Thanks for the suggestion to blacklist nvidia, will see if it helps.

----------

## Yuriy Skvortsov

After blacklisting nvidia module things gone better, not perfect though. Sometimes nvidia just loads somehow and bbswitch turns on totally on its own. Do you have guys any ideas how can one figure out what kind of stuff pushes it on? lsmod shows "0" in "used by" column about nvidia module, btw.

----------

## steveL

If you're blacklisting it, why build it at all?

Nvidia modules tend not to work well with other video things going on, ime.

----------

## Yuriy Skvortsov

 *steveL wrote:*   

> If you're blacklisting it, why build it at all?

 

It kind of works with the optirun thing and I feel it just ok to have a possibility to run something on nvidia in case I really need it (a rare-to-no case, honestly). What I do not want to happen is the bb switching ON without my explicit will. So the question is who and why touches bbswitch or bumblebee or whatever, you know, and how could it be prevented.

----------

## Yuriy Skvortsov

With bumblebee daemon stopped i can manually rmmod nvidia; echo OFF > /proc/acpi/bbswitch and it does switch the nvidia off. But then *somehow* in a few hours it suddenly switches ON again and loads nvidia module. The bumblebee stays stopped (I've checked). This behaviour really confuses me.

----------

## cyberjun

@Yuriy: Does this happen when you run youtube videos? https://forums.gentoo.org/viewtopic-t-989048.html

--cyberjun

----------

## Yuriy Skvortsov

 *cyberjun wrote:*   

> @Yuriy: Does this happen when you run youtube videos?

 

I had the same suspicion but I definitely can not reproduce it in a controllable way.
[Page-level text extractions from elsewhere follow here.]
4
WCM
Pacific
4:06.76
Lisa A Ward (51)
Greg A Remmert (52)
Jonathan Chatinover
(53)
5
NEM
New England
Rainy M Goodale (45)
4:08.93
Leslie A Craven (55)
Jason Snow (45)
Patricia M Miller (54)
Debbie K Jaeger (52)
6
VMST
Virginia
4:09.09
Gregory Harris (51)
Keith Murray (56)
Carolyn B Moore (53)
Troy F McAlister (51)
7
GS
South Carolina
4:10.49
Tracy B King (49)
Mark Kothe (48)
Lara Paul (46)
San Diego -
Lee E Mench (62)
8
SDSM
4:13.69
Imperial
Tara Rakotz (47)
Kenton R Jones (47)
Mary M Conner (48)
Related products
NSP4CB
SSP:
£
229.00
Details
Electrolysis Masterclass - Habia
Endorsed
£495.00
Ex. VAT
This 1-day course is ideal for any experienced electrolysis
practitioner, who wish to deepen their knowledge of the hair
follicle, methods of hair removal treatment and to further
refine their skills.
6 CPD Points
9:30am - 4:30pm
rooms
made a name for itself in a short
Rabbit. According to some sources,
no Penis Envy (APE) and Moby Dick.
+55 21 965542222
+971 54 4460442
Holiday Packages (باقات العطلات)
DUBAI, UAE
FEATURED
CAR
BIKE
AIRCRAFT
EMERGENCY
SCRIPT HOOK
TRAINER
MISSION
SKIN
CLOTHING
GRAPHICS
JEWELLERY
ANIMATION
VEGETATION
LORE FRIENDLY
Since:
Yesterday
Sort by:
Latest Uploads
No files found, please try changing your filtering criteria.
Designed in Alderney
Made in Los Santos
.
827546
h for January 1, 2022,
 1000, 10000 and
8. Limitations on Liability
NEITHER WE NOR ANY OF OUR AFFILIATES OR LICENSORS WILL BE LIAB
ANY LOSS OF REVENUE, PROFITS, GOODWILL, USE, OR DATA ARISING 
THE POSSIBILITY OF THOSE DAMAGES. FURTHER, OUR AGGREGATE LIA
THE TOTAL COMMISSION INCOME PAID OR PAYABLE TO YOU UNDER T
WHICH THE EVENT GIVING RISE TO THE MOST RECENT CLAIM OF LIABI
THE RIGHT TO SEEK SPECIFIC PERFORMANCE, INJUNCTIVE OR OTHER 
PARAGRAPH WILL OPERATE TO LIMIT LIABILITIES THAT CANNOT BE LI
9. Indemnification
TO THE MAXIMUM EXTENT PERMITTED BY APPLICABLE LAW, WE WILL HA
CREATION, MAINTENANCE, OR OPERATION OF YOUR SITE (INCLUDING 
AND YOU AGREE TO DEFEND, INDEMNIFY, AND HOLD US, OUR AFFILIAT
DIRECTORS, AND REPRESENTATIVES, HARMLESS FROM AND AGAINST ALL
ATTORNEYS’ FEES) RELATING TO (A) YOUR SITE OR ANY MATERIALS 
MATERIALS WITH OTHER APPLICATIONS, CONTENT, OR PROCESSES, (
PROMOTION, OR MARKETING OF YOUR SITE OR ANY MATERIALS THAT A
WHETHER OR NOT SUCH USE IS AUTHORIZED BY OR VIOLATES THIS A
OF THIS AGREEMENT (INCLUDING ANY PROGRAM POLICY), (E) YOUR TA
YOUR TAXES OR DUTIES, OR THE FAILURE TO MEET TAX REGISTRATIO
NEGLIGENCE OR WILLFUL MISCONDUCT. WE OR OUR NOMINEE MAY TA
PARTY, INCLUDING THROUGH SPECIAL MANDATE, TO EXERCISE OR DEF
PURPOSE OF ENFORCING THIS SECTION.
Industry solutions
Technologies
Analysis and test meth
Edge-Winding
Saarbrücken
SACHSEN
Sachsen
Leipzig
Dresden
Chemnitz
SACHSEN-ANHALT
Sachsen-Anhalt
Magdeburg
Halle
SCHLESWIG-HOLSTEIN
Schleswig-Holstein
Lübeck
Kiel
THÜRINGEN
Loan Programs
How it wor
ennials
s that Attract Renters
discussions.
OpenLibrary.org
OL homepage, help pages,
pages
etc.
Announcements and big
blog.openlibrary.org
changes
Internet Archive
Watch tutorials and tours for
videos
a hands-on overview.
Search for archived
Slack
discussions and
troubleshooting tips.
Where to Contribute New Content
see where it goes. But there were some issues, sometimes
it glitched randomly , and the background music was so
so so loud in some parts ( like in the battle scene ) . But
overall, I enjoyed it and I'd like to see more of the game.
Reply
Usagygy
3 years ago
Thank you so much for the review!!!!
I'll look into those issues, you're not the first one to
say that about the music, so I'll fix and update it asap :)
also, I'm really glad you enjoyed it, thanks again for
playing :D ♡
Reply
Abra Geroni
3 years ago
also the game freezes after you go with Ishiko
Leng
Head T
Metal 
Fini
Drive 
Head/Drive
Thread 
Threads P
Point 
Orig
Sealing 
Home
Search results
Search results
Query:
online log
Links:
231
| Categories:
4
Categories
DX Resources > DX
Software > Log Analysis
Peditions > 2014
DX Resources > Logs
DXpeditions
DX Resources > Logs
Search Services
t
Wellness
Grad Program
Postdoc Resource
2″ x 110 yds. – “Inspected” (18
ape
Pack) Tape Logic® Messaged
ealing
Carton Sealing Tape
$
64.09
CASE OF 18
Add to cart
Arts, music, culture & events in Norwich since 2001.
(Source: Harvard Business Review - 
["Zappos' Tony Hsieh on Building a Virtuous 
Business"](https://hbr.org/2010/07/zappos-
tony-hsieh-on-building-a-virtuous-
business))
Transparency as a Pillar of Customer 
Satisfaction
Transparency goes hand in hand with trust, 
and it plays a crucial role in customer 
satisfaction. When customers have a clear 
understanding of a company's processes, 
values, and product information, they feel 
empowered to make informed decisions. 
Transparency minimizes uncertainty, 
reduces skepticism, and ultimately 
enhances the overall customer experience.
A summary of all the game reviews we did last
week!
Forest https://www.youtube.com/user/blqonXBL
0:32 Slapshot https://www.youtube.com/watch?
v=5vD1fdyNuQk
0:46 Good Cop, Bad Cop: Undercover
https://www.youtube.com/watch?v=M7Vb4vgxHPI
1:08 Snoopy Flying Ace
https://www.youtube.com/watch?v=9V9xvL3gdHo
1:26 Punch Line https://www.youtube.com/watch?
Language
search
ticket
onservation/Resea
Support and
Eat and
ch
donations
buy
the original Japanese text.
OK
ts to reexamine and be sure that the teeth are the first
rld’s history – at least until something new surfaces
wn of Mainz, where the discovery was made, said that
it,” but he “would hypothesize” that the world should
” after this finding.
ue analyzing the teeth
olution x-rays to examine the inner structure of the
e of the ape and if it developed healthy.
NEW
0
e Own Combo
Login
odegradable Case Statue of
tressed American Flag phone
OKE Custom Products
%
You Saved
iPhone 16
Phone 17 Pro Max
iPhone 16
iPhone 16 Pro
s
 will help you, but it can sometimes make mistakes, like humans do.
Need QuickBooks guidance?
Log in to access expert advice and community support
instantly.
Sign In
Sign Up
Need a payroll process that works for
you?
And why should it be related to the thread on vlc you've provided?

----------

## Yuriy Skvortsov

Just noticed the same effect again and it was for sure not during youtubing or any other video activity..

----------

## cyberjun

my mistake. posted the wrong link. please check this one instead: https://forums.gentoo.org/viewtopic-t-988732.html

--cyberjun

----------

## Yuriy Skvortsov

 *cyberjun wrote:*   

> please check this one instead: https://forums.gentoo.org/viewtopic-t-988732.html

 

Oh, thank you so much! It was really the reason. After disabling the "hardware acceleration" checkbox in flash player, everything went the right way, finally!

----------

## RayDude

I'd like to post an update and thank you all for continuing this thread.

By blacklisting nvidia, configuring flash to not use hw_acceleration (stupid flash dialog was unclickable, I'm not sure how I fixed it), the nvidia module is not loading so my system is running much cooler.

Thanks much!

----------